- **EXERCISE AIM**: Print out the whole listing below exactly as it is written.

☆ ☆ ☆ ☆ ☆

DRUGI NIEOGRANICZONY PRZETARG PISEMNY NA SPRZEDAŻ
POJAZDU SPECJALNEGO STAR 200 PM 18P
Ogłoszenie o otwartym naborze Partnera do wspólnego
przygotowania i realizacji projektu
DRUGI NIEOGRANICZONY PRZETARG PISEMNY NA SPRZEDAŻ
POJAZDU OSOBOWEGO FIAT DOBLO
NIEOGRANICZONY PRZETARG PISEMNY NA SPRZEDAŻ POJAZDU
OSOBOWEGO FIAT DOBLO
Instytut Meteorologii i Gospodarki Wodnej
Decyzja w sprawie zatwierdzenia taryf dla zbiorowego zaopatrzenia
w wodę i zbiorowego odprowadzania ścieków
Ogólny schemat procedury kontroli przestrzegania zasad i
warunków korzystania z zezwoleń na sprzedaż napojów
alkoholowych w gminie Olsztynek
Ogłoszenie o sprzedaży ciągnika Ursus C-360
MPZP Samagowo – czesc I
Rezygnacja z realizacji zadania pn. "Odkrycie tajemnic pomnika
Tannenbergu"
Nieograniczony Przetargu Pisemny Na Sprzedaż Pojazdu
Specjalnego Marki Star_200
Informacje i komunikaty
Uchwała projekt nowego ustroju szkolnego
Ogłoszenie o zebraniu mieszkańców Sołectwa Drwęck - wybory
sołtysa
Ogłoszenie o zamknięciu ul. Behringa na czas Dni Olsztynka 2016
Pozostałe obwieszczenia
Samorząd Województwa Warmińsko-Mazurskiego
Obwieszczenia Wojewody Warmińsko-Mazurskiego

☆ ☆ ☆ ☆ ☆

- **ANSWER TO THE EXERCISE**:
DRUGI NIEOGRANICZONY PRZETARG PISEMNY NA SPRZEDAŻ
POJAZDU SPECJALNEGO STAR 200 PM 18P
Ogłoszenie o otwartym naborze Partnera do wspólnego
przygotowania i realizacji projektu
DRUGI NIEOGRANICZONY PRZETARG PISEMNY NA SPRZEDAŻ
POJAZDU OSOBOWEGO FIAT DOBLO
NIEOGRANICZONY PRZETARG PISEMNY NA SPRZEDAŻ POJAZDU
OSOBOWEGO FIAT DOBLO
Instytut Meteorologii i Gospodarki Wodnej
Decyzja w sprawie zatwierdzenia taryf dla zbiorowego zaopatrzenia
w wodę i zbiorowego odprowadzania ścieków
Ogólny schemat procedury kontroli przestrzegania zasad i
warunków korzystania z zezwoleń na sprzedaż napojów
alkoholowych w gminie Olsztynek
Ogłoszenie o sprzedaży ciągnika Ursus C-360
MPZP Samagowo – czesc I
Rezygnacja z realizacji zadania pn. "Odkrycie tajemnic pomnika
Tannenbergu"
Nieograniczony Przetargu Pisemny Na Sprzedaż Pojazdu
Specjalnego Marki Star_200
Informacje i komunikaty
Uchwała projekt nowego ustroju szkolnego
Ogłoszenie o zebraniu mieszkańców Sołectwa Drwęck - wybory
sołtysa
Ogłoszenie o zamknięciu ul. Behringa na czas Dni Olsztynka 2016
Pozostałe obwieszczenia
Samorząd Województwa Warmińsko-Mazurskiego
Obwieszczenia Wojewody Warmińsko-Mazurskiego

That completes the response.